Representing Unknown Values
- very often, when working with geospatial data, there are a lot of unknown
or uncertain values
- how to represent this, in data structures and user interfaces?
- kinds of uncertainty:
- existence: a feature may exist at this location
- precision: the location may be known only to +/- 20 meters, or
even have unknown precision
- values: a building may have known location but unknown height
or color, a road may have unknown width
- one common approach is to use sentinel values
- for example, -32768 can mean "this integer value is unknown" or (-1,
-1, -1) for an unknown color
- this can be problematic, e.g. if one person decides to declare "0" as
a standard sentinel for some value, but that is a meaningful value for another
person
- SEDRIS is a data representation standard
- it has a "Property_Characteristic" field type which can be used for
this purpose
- the standard includes Characteristics with UNKNOWN as an allowed sentinel
value for many fields
- there are no global sentinels, only field-specific values
- NASA/JPL PDS Standards Reference
- Chapter
17 (pdf) defines global sentinels for N/A, UNK, and NULL:
- "N/A (not applicable) indicates that the values within the domain of
this data element are not applicable in this instance. UNK (unknown)

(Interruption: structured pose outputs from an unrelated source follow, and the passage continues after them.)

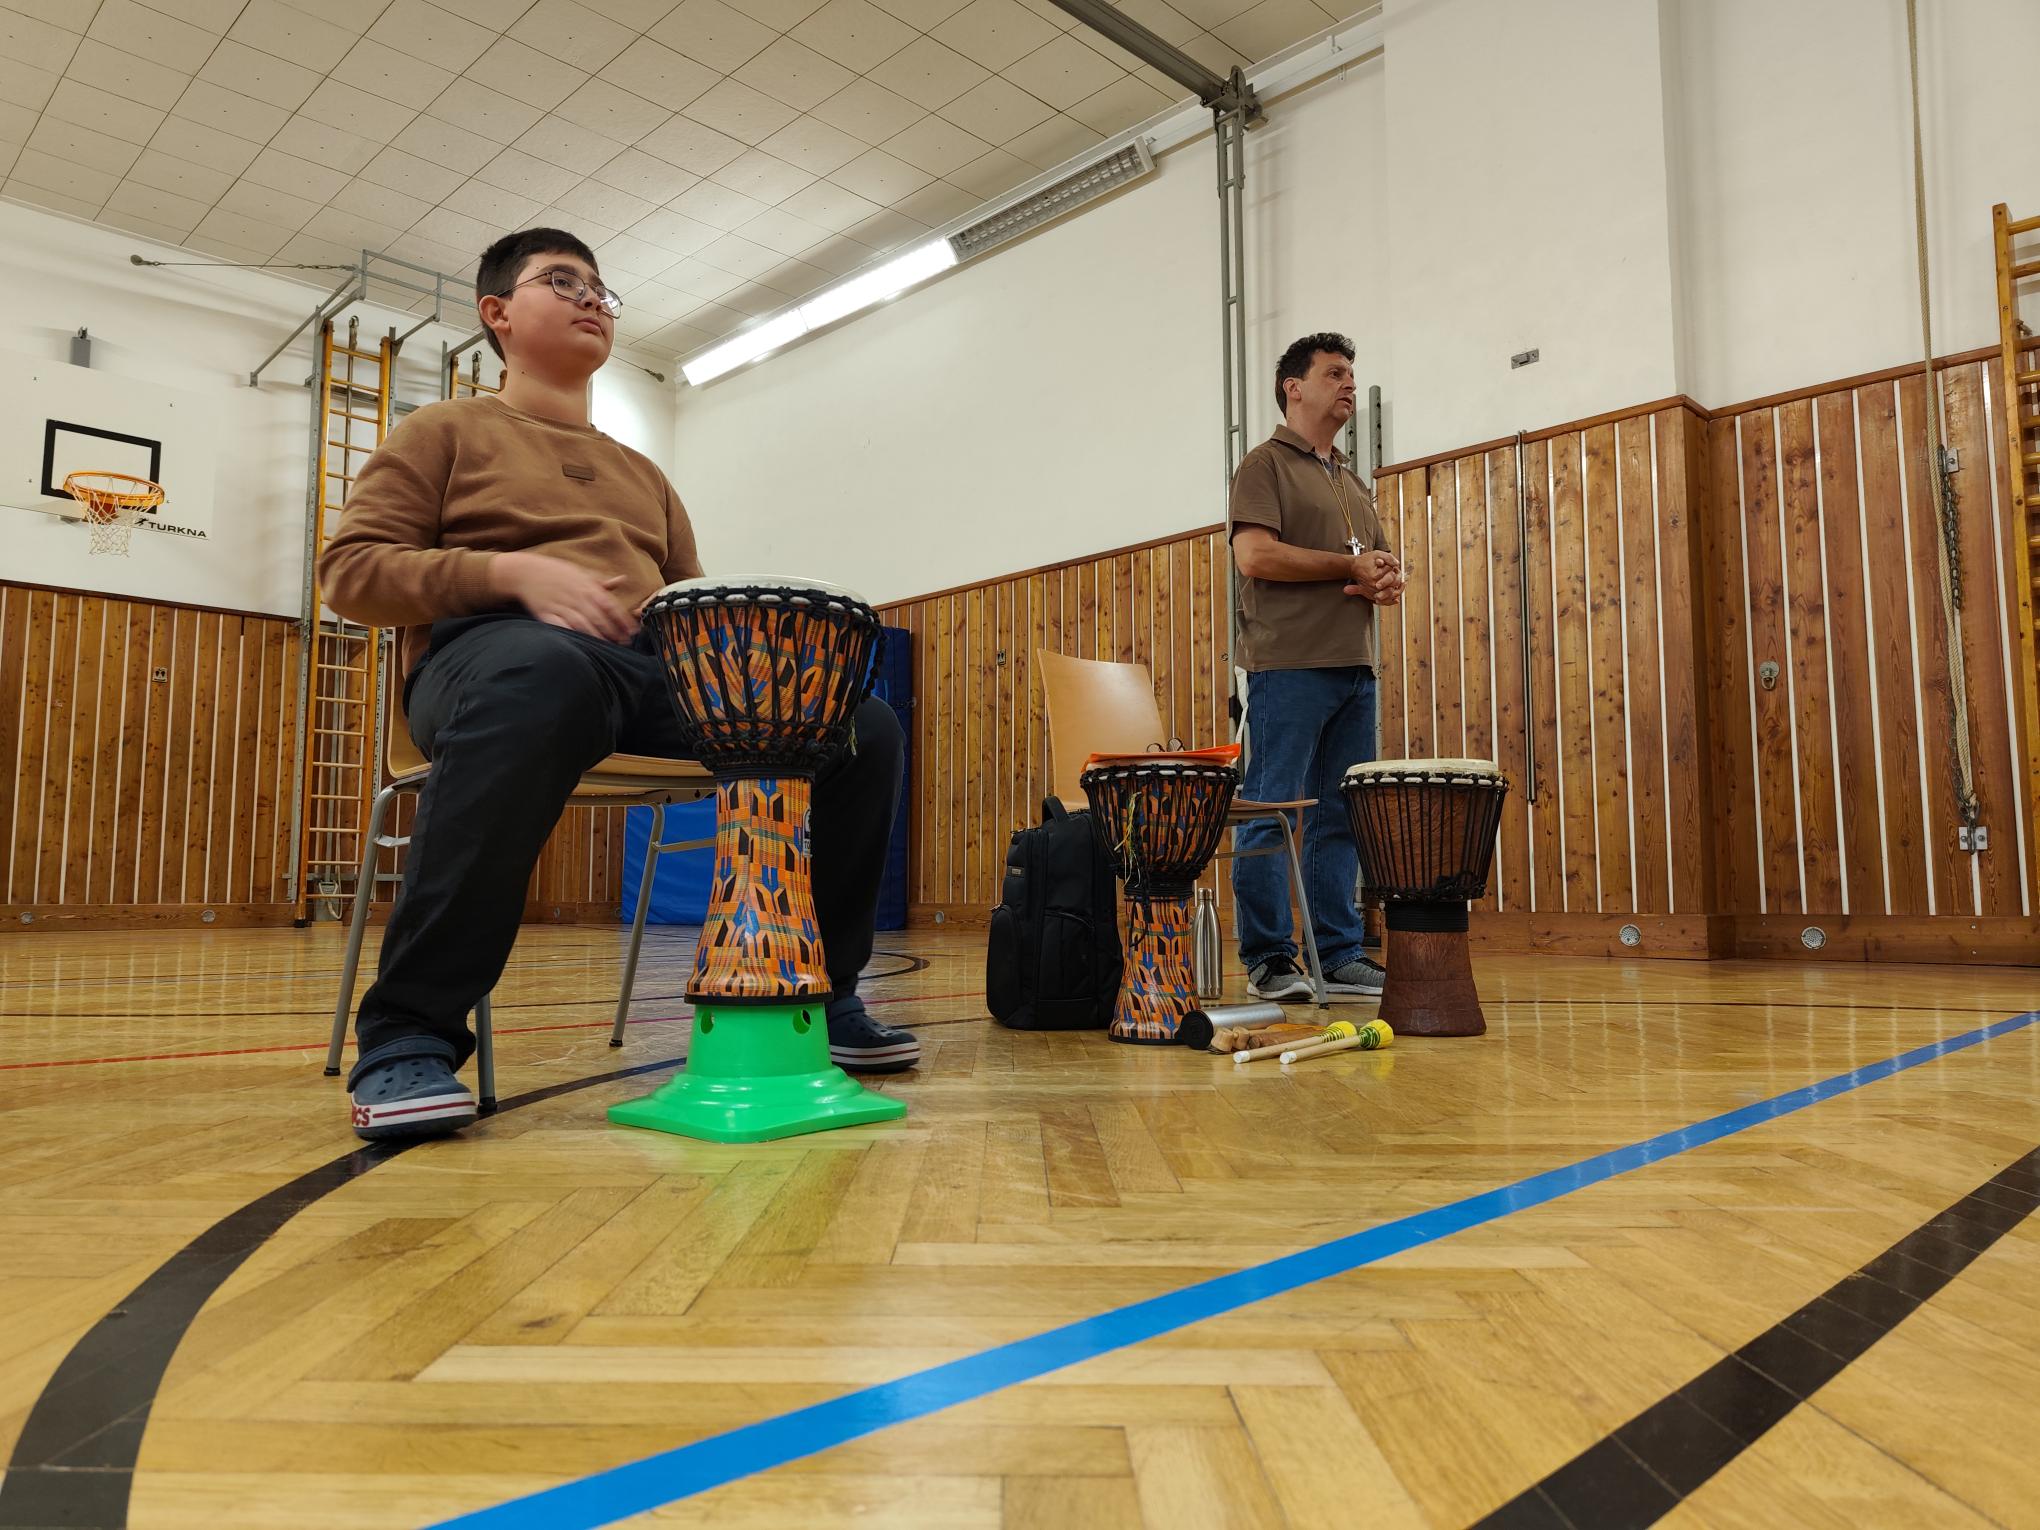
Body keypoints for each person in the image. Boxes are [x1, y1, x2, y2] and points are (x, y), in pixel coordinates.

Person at [321, 228, 916, 1142]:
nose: (593, 299)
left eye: (601, 289)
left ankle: (820, 1001)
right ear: (498, 315)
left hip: (648, 671)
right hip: (490, 656)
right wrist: (511, 577)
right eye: (562, 282)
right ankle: (408, 1035)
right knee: (542, 672)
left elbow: (690, 597)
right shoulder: (442, 431)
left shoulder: (647, 475)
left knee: (857, 724)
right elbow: (352, 574)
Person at [1227, 331, 1405, 1001]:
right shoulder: (1264, 466)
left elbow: (1379, 563)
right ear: (1293, 387)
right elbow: (1256, 557)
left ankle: (1337, 954)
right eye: (1334, 374)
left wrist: (1386, 579)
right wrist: (1348, 567)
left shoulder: (1354, 481)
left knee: (1339, 817)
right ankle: (1270, 959)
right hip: (1287, 667)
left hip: (1355, 670)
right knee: (1274, 812)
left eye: (1352, 376)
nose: (1349, 385)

indicates that the value is permanently not known. NULL indicates
that the value for this data element in this instance is temporarily unknown.
A value is applicable and is forthcoming."
- the values are globally and explicitly declared for all data types
User Interfaces
- what do when unknown values need to be shown to the user, as in a GUI dialog?
- one approach is just to show the raw sentinel value (for numbers, e.g. -1
for "Unknown")
- better would be to explicitly state "Unknown", or use a secondary visual
flag, but this could make the interface complicated or cluttered
- how about non-text values, like colors? perhaps a hatched pattern
or word "Unknown" could take the place of the color displayed to the user
High-Level Classification
- the problem of how to handle unknown values is part of the broader issue
of how to generally provide high-level classification of a set of data
- SEDRIS is perhaps the only large standard
that currently exists
- classification is handled by their
EDCS (Environmental Data Coding
Specification) specifically the DRM (Data Representation Model)
- higher-level descriptions exist as an alternative, side-by-side with
lower-level descriptions
- the alternative is implemented through the use of feature data classes,
specifically EDCS Classification Codes (ECCs)